- [PROBLEM TO SOLVE]:
Copy out every one of the data items below, substituting "highest" for each occurrence of "maximum" and keeping all other text the same.

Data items

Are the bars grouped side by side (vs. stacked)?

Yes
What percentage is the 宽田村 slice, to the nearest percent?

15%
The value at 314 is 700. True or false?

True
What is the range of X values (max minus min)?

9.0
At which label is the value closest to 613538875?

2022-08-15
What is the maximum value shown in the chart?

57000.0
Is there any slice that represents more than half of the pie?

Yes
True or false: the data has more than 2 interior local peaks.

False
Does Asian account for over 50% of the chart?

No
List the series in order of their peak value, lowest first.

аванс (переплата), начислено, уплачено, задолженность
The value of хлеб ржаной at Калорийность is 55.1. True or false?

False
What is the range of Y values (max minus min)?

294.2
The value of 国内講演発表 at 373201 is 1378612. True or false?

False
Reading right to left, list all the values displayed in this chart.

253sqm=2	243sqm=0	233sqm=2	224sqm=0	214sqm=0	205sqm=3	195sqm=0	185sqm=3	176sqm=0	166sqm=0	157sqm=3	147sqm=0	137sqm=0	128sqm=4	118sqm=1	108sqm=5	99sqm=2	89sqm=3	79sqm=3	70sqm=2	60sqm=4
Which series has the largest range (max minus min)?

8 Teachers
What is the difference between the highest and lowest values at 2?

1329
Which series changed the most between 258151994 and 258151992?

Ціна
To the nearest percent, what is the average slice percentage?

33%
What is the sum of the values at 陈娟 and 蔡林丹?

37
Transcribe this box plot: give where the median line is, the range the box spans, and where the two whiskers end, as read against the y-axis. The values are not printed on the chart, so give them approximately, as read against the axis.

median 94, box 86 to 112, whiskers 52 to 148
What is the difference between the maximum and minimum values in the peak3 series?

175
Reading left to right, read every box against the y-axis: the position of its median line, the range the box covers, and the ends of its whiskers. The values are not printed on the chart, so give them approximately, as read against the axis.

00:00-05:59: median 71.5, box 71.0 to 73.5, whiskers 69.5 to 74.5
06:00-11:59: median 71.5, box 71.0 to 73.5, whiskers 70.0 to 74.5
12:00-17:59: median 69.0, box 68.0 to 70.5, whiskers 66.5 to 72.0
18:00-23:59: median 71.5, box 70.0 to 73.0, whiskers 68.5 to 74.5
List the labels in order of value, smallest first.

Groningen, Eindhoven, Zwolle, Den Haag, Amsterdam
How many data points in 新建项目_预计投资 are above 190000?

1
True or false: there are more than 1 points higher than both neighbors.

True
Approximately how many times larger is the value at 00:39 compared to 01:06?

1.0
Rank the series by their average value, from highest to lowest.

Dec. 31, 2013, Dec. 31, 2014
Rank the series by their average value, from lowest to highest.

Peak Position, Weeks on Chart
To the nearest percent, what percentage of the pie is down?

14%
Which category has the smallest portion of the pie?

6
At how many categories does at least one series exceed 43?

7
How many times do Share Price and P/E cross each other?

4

- [OUTPUT FOR THIS EXERCISE]:
Are the bars grouped side by side (vs. stacked)?

Yes
What percentage is the 宽田村 slice, to the nearest percent?

15%
The value at 314 is 700. True or false?

True
What is the range of X values (max minus min)?

9.0
At which label is the value closest to 613538875?

2022-08-15
What is the highest value shown in the chart?

57000.0
Is there any slice that represents more than half of the pie?

Yes
True or false: the data has more than 2 interior local peaks.

False
Does Asian account for over 50% of the chart?

No
List the series in order of their peak value, lowest first.

аванс (переплата), начислено, уплачено, задолженность
The value of хлеб ржаной at Калорийность is 55.1. True or false?

False
What is the range of Y values (max minus min)?

294.2
The value of 国内講演発表 at 373201 is 1378612. True or false?

False
Reading right to left, list all the values displayed in this chart.

253sqm=2	243sqm=0	233sqm=2	224sqm=0	214sqm=0	205sqm=3	195sqm=0	185sqm=3	176sqm=0	166sqm=0	157sqm=3	147sqm=0	137sqm=0	128sqm=4	118sqm=1	108sqm=5	99sqm=2	89sqm=3	79sqm=3	70sqm=2	60sqm=4
Which series has the largest range (max minus min)?

8 Teachers
What is the difference between the highest and lowest values at 2?

1329
Which series changed the most between 258151994 and 258151992?

Ціна
To the nearest percent, what is the average slice percentage?

33%
What is the sum of the values at 陈娟 and 蔡林丹?

37
Transcribe this box plot: give where the median line is, the range the box spans, and where the two whiskers end, as read against the y-axis. The values are not printed on the chart, so give them approximately, as read against the axis.

median 94, box 86 to 112, whiskers 52 to 148
What is the difference between the highest and minimum values in the peak3 series?

175
Reading left to right, read every box against the y-axis: the position of its median line, the range the box covers, and the ends of its whiskers. The values are not printed on the chart, so give them approximately, as read against the axis.

00:00-05:59: median 71.5, box 71.0 to 73.5, whiskers 69.5 to 74.5
06:00-11:59: median 71.5, box 71.0 to 73.5, whiskers 70.0 to 74.5
12:00-17:59: median 69.0, box 68.0 to 70.5, whiskers 66.5 to 72.0
18:00-23:59: median 71.5, box 70.0 to 73.0, whiskers 68.5 to 74.5
List the labels in order of value, smallest first.

Groningen, Eindhoven, Zwolle, Den Haag, Amsterdam
How many data points in 新建项目_预计投资 are above 190000?

1
True or false: there are more than 1 points higher than both neighbors.

True
Approximately how many times larger is the value at 00:39 compared to 01:06?

1.0
Rank the series by their average value, from highest to lowest.

Dec. 31, 2013, Dec. 31, 2014
Rank the series by their average value, from lowest to highest.

Peak Position, Weeks on Chart
To the nearest percent, what percentage of the pie is down?

14%
Which category has the smallest portion of the pie?

6
At how many categories does at least one series exceed 43?

7
How many times do Share Price and P/E cross each other?

4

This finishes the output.